- [Exercise goal]: Everything in the data below is to be reproduced without any deviation.

- [Extracted information]:
————————
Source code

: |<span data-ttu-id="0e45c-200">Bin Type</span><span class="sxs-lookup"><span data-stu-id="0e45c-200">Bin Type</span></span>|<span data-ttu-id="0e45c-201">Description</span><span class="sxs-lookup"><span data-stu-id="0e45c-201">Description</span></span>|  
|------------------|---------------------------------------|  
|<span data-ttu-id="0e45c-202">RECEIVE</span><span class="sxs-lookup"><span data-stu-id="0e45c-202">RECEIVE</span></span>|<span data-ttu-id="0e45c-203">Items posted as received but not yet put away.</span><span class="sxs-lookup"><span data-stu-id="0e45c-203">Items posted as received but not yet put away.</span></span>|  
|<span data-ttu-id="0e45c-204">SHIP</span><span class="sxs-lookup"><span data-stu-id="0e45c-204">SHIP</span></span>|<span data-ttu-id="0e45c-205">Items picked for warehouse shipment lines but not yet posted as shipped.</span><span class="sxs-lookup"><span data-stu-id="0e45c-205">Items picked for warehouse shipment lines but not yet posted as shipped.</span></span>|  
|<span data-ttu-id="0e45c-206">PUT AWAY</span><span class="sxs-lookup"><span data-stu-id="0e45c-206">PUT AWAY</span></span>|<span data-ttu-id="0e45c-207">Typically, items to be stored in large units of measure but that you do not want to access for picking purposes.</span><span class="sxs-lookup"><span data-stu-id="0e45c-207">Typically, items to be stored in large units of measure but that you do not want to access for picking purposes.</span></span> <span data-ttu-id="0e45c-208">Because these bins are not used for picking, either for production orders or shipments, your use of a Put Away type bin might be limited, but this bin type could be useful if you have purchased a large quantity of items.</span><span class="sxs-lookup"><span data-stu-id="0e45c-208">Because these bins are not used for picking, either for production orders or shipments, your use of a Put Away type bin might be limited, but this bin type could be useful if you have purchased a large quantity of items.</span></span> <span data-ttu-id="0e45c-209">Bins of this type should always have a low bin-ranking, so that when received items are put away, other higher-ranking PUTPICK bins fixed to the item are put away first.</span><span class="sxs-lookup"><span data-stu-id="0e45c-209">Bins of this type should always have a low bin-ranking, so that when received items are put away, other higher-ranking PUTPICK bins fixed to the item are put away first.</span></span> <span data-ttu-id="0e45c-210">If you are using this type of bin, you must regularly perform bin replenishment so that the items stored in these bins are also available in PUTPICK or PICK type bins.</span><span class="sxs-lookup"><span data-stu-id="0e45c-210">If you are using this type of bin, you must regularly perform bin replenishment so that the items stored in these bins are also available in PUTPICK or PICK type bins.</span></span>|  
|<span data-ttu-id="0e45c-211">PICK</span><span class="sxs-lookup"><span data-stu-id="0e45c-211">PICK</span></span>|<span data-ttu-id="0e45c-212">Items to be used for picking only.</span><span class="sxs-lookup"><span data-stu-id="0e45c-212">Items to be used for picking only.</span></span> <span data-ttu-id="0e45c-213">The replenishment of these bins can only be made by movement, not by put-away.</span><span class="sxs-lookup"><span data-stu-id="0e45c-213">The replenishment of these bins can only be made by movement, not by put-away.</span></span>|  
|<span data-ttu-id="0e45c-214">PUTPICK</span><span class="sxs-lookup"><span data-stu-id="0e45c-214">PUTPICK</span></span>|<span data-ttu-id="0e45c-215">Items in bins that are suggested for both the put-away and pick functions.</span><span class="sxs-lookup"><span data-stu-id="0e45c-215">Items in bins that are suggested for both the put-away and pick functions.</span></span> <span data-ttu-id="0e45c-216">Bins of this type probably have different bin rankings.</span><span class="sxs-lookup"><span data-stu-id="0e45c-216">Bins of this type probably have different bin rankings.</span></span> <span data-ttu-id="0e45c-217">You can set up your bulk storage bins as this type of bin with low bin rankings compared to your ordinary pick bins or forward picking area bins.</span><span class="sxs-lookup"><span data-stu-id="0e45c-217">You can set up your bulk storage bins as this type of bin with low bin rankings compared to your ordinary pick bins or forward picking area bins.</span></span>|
————————
- [Result for this exercise]:
Source code

: |<span data-ttu-id="0e45c-200">Bin Type</span><span class="sxs-lookup"><span data-stu-id="0e45c-200">Bin Type</span></span>|<span data-ttu-id="0e45c-201">Description</span><span class="sxs-lookup"><span data-stu-id="0e45c-201">Description</span></span>|  
|------------------|---------------------------------------|  
|<span data-ttu-id="0e45c-202">RECEIVE</span><span class="sxs-lookup"><span data-stu-id="0e45c-202">RECEIVE</span></span>|<span data-ttu-id="0e45c-203">Items posted as received but not yet put away.</span><span class="sxs-lookup"><span data-stu-id="0e45c-203">Items posted as received but not yet put away.</span></span>|  
|<span data-ttu-id="0e45c-204">SHIP</span><span class="sxs-lookup"><span data-stu-id="0e45c-204">SHIP</span></span>|<span data-ttu-id="0e45c-205">Items picked for warehouse shipment lines but not yet posted as shipped.</span><span class="sxs-lookup"><span data-stu-id="0e45c-205">Items picked for warehouse shipment lines but not yet posted as shipped.</span></span>|  
|<span data-ttu-id="0e45c-206">PUT AWAY</span><span class="sxs-lookup"><span data-stu-id="0e45c-206">PUT AWAY</span></span>|<span data-ttu-id="0e45c-207">Typically, items to be stored in large units of measure but that you do not want to access for picking purposes.</span><span class="sxs-lookup"><span data-stu-id="0e45c-207">Typically, items to be stored in large units of measure but that you do not want to access for picking purposes.</span></span> <span data-ttu-id="0e45c-208">Because these bins are not used for picking, either for production orders or shipments, your use of a Put Away type bin might be limited, but this bin type could be useful if you have purchased a large quantity of items.</span><span class="sxs-lookup"><span data-stu-id="0e45c-208">Because these bins are not used for picking, either for production orders or shipments, your use of a Put Away type bin might be limited, but this bin type could be useful if you have purchased a large quantity of items.</span></span> <span data-ttu-id="0e45c-209">Bins of this type should always have a low bin-ranking, so that when received items are put away, other higher-ranking PUTPICK bins fixed to the item are put away first.</span><span class="sxs-lookup"><span data-stu-id="0e45c-209">Bins of this type should always have a low bin-ranking, so that when received items are put away, other higher-ranking PUTPICK bins fixed to the item are put away first.</span></span> <span data-ttu-id="0e45c-210">If you are using this type of bin, you must regularly perform bin replenishment so that the items stored in these bins are also available in PUTPICK or PICK type bins.</span><span class="sxs-lookup"><span data-stu-id="0e45c-210">If you are using this type of bin, you must regularly perform bin replenishment so that the items stored in these bins are also available in PUTPICK or PICK type bins.</span></span>|  
|<span data-ttu-id="0e45c-211">PICK</span><span class="sxs-lookup"><span data-stu-id="0e45c-211">PICK</span></span>|<span data-ttu-id="0e45c-212">Items to be used for picking only.</span><span class="sxs-lookup"><span data-stu-id="0e45c-212">Items to be used for picking only.</span></span> <span data-ttu-id="0e45c-213">The replenishment of these bins can only be made by movement, not by put-away.</span><span class="sxs-lookup"><span data-stu-id="0e45c-213">The replenishment of these bins can only be made by movement, not by put-away.</span></span>|  
|<span data-ttu-id="0e45c-214">PUTPICK</span><span class="sxs-lookup"><span data-stu-id="0e45c-214">PUTPICK</span></span>|<span data-ttu-id="0e45c-215">Items in bins that are suggested for both the put-away and pick functions.</span><span class="sxs-lookup"><span data-stu-id="0e45c-215">Items in bins that are suggested for both the put-away and pick functions.</span></span> <span data-ttu-id="0e45c-216">Bins of this type probably have different bin rankings.</span><span class="sxs-lookup"><span data-stu-id="0e45c-216">Bins of this type probably have different bin rankings.</span></span> <span data-ttu-id="0e45c-217">You can set up your bulk storage bins as this type of bin with low bin rankings compared to your ordinary pick bins or forward picking area bins.</span><span class="sxs-lookup"><span data-stu-id="0e45c-217">You can set up your bulk storage bins as this type of bin with low bin rankings compared to your ordinary pick bins or forward picking area bins.</span></span>|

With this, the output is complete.